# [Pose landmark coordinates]
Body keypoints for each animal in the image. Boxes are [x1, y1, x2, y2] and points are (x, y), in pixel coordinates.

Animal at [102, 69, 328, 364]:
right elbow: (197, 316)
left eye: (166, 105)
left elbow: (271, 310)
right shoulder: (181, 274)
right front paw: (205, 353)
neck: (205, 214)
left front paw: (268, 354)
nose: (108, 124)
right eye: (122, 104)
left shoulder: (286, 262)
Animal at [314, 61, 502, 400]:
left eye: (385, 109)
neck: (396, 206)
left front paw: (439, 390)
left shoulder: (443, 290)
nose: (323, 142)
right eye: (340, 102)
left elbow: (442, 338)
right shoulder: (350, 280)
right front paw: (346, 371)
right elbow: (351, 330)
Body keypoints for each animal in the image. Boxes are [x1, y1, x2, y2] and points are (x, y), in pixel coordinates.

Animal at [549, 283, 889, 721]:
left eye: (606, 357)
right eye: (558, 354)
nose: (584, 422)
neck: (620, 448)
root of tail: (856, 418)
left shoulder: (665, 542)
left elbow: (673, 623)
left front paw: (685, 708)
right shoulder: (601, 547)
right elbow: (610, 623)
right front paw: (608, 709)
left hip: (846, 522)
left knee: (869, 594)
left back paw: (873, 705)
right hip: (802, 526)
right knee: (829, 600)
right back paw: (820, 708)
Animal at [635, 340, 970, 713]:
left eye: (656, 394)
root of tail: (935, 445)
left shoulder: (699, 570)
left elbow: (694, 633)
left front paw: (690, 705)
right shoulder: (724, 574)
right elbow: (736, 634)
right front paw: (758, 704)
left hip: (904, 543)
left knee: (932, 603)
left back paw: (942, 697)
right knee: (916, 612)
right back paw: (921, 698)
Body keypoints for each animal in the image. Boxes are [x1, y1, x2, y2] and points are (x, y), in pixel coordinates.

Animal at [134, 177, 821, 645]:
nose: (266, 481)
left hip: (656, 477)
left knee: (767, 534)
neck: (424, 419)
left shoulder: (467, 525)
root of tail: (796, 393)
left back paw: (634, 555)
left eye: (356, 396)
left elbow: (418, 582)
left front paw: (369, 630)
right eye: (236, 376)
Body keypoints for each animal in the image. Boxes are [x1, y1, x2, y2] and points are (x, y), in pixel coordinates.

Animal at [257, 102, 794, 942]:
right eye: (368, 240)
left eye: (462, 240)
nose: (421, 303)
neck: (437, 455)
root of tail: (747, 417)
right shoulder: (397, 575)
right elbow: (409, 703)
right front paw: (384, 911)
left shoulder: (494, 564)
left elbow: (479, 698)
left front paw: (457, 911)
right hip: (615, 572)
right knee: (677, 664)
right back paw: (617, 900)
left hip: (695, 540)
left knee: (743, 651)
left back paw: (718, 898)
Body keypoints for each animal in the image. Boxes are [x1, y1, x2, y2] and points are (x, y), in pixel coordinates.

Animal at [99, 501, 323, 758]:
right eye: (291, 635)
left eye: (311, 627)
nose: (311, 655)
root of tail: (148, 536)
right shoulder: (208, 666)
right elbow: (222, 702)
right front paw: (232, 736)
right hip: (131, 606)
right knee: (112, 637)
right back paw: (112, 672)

# [Exercise goal]
Each line of the records above must be copied exactly.

# [Response]
Body keypoints for each animal in the image. Boxes are [x1, y1, x2, y2] and points are (x, y), in pixel coordinates.

Animal at [102, 69, 328, 364]:
right elbow: (197, 316)
left eye: (166, 105)
left elbow: (271, 310)
right shoulder: (181, 274)
right front paw: (205, 353)
neck: (205, 214)
left front paw: (268, 354)
nose: (108, 124)
right eye: (122, 104)
left shoulder: (286, 262)
Animal at [314, 61, 502, 400]:
left eye: (385, 109)
neck: (396, 206)
left front paw: (439, 390)
left shoulder: (443, 290)
nose: (323, 142)
right eye: (340, 102)
left elbow: (442, 338)
right shoulder: (350, 280)
right front paw: (346, 371)
right elbow: (351, 330)
Body keypoints for each animal in the image. Boxes are [x1, y1, x2, y2] and points are (x, y), in pixel coordinates.

Animal at [549, 283, 889, 721]:
left eye: (606, 357)
right eye: (558, 354)
nose: (584, 422)
neck: (620, 448)
root of tail: (856, 418)
left shoulder: (665, 542)
left elbow: (673, 623)
left front paw: (685, 708)
right shoulder: (601, 547)
right elbow: (610, 623)
right front paw: (608, 709)
left hip: (846, 522)
left knee: (869, 594)
left back paw: (873, 705)
right hip: (802, 526)
right knee: (829, 600)
right back paw: (820, 708)
Animal at [635, 340, 970, 713]:
left eye: (656, 394)
root of tail: (935, 445)
left shoulder: (699, 570)
left elbow: (694, 633)
left front paw: (690, 705)
right shoulder: (724, 574)
right elbow: (736, 634)
right front paw: (758, 704)
left hip: (904, 543)
left knee: (932, 603)
left back paw: (942, 697)
right knee: (916, 612)
right back paw: (921, 698)
Body keypoints for each animal in the image. Boxes are [x1, y1, x2, y2] and points are (x, y), in pixel coordinates.

Animal at [134, 177, 821, 645]:
nose: (266, 481)
left hip: (656, 477)
left knee: (767, 534)
neck: (424, 419)
left shoulder: (467, 525)
root of tail: (796, 393)
left back paw: (634, 555)
left eye: (356, 396)
left elbow: (418, 582)
left front paw: (369, 630)
right eye: (236, 376)
Body keypoints for each animal in the image. Boxes are [x1, y1, x2, y2] and points are (x, y), in pixel coordinates.

Animal at [257, 102, 794, 942]:
right eye: (368, 240)
left eye: (462, 240)
nose: (421, 303)
neck: (437, 455)
root of tail: (747, 417)
right shoulder: (397, 575)
right elbow: (409, 703)
right front paw: (384, 911)
left shoulder: (494, 564)
left elbow: (479, 698)
left front paw: (457, 911)
right hip: (615, 572)
right knee: (677, 664)
right back paw: (617, 900)
left hip: (695, 540)
left knee: (743, 651)
left back paw: (718, 898)
Body keypoints for each animal in the image. Boxes are [x1, y1, x2, y2] and points are (x, y), in pixel coordinates.

Animal at [99, 501, 323, 758]:
right eye: (291, 635)
left eye: (311, 627)
nose: (311, 655)
root of tail: (148, 536)
right shoulder: (208, 666)
right elbow: (222, 702)
right front paw: (232, 736)
right hip: (131, 606)
right knee: (112, 637)
right back paw: (112, 672)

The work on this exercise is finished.